Cartographie de l’oubli, Niels Labuzan
Cartographie de l’oubli, août 2016, 522 pages, 20 €
Ecrivain(s): Niels Labuzan Edition: Jean-Claude Lattès
Que sait-on de l’action des Allemands en Afrique ? Et plus particulièrement dans le Sud-ouest africain, région sur laquelle l’Empire allemand avait réussi à établir son protectorat dans les années 80 du XIXe siècle ? Peu de choses, à vrai dire, et le roman de Niels Labuzan vient à point combler cette lacune et répondre à nos interrogations légitimes.
En 1889, un groupe de soldats allemands débarque dans le Sud-ouest africain. Jacob Ackermann en fait partie, il est jeune, âgé de dix-neuf ans. C’est un lieutenant discipliné, patriote, qui pressent que sa vie sera bien plus utile, bien plus passionnante ici qu’en Allemagne. Au milieu de ce décor, de ces déserts, ces étendues infinies, tout lui semble possible. En 2004, un jeune Namibien, métis d’Allemand et d’Africain, assiste à une cérémonie commémorant le massacre des Hereros, une tribu composant autrefois la population du Sud-ouest africain. Les deux personnages vont dialoguer durant tout le roman, à plus d’un siècle de distance.
Dès le débarquement, Jacob pressent que les missions civilisatrices qui justifient cette présence des Européens sont en réalité grosses de menaces, porteuses des pires crimes : « Pavlov avait dit vrai. C’est un combat qui avait débuté. Le Sud-ouest africain leur apparut soudain comme un endroit terrible. Cette terre allait être le théâtre d’atrocités ».
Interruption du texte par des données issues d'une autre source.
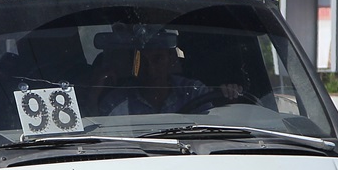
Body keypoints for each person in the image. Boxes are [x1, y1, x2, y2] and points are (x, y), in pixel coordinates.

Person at [89, 23, 238, 115]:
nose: (150, 68)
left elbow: (216, 127)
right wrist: (94, 96)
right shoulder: (116, 102)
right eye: (142, 61)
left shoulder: (193, 92)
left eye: (157, 59)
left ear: (171, 60)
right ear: (132, 65)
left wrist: (229, 96)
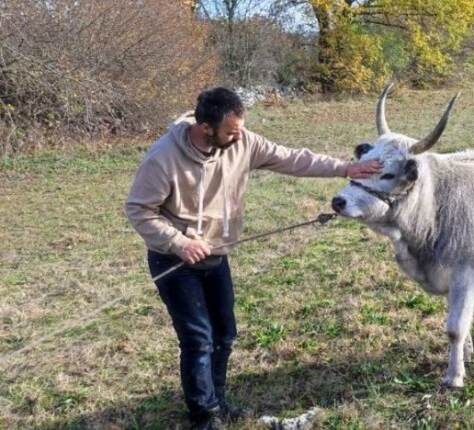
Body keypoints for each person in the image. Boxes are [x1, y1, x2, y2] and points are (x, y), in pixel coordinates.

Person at [125, 86, 381, 430]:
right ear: (205, 128)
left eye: (240, 128)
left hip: (217, 254)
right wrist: (179, 242)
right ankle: (204, 417)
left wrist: (346, 168)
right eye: (231, 131)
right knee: (198, 338)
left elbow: (293, 158)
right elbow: (140, 210)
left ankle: (216, 401)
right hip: (174, 261)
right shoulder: (163, 158)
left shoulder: (242, 142)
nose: (239, 136)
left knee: (225, 334)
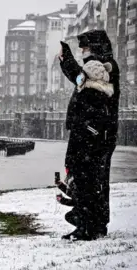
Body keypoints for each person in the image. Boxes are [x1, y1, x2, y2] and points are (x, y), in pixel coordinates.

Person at [59, 29, 119, 240]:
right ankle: (94, 222)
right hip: (95, 134)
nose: (82, 52)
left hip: (92, 135)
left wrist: (66, 58)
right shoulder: (101, 66)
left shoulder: (98, 68)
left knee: (89, 180)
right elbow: (79, 78)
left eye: (84, 48)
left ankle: (88, 224)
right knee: (94, 180)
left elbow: (79, 78)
Pourtant, cette intuition tarde à être confirmée, mais elle se précise, inexorablement. Jacob, qui est tombé amoureux d’une certaine Brunhilde, songe à quitter la vie militaire pour la rejoindre un jour mais sans savoir comment. Il est au contact de Leutwein, qui pense pouvoir se ménager les faveurs des indigènes par des accords, des traités de protection. Jacob entre aussi en contact avec Von Trotha, un officier qui lui fait très clairement comprendre que le but réel du Reich (le deuxième) est bien d’éliminer les indigènes. Le sommet de l’horreur est atteint lors de la rencontre du Dr Fischer, fervent adepte de l’eugénisme et adhérent à la théorie de l’inégalité des races humaines. De son côté, le jeune métis des années 2000 s’interroge sur l’état moral et psychologique de ces hommes qui ont permis cela ou l’ont provoqué sciemment. Ses origines allemandes – on apprend qu’il est apparenté à l’officier Pavlov – le perturbent, au point de s’en distancer sensiblement. Mais la question est posée par Niels Labuzan et elle est effrayante : cette colonisation du Sud-ouest africain, marquée par des massacres, qui correspondent aux critères du génocide, par la création de camps de concentration destinés aux indigènes, guidée par une idéologie de la supériorité de l’homme occidental sur les « sauvages et primitifs » ne renvoie-t-elle pas à un autre Reich : celui des nazis ?
Les personnages s’interrogent sur ce qu’on leur fait faire, ils doutent parfois, comme Jacob Ackermann, ou sont certains de la justesse de leur cause, comme Von Trotha. Le jeune métis se définit comme « un européen d’adoption », comme pour exorciser ses interrogations sur son ascendance. Ce roman, premier de l’auteur, aura le mérite d’évoquer cette question des sources du nazisme, et du XXe siècle : a-t-il commencé en Afrique au siècle précédent ?
Le récit est bien mené, il maintient l’intérêt du lecteur au cours des cinq cents pages. Un bémol toutefois : l’utilisation d’un vocabulaire cru et argotique dans certaines répliques, là où un emploi lexical plus soutenu aurait été plus adéquat.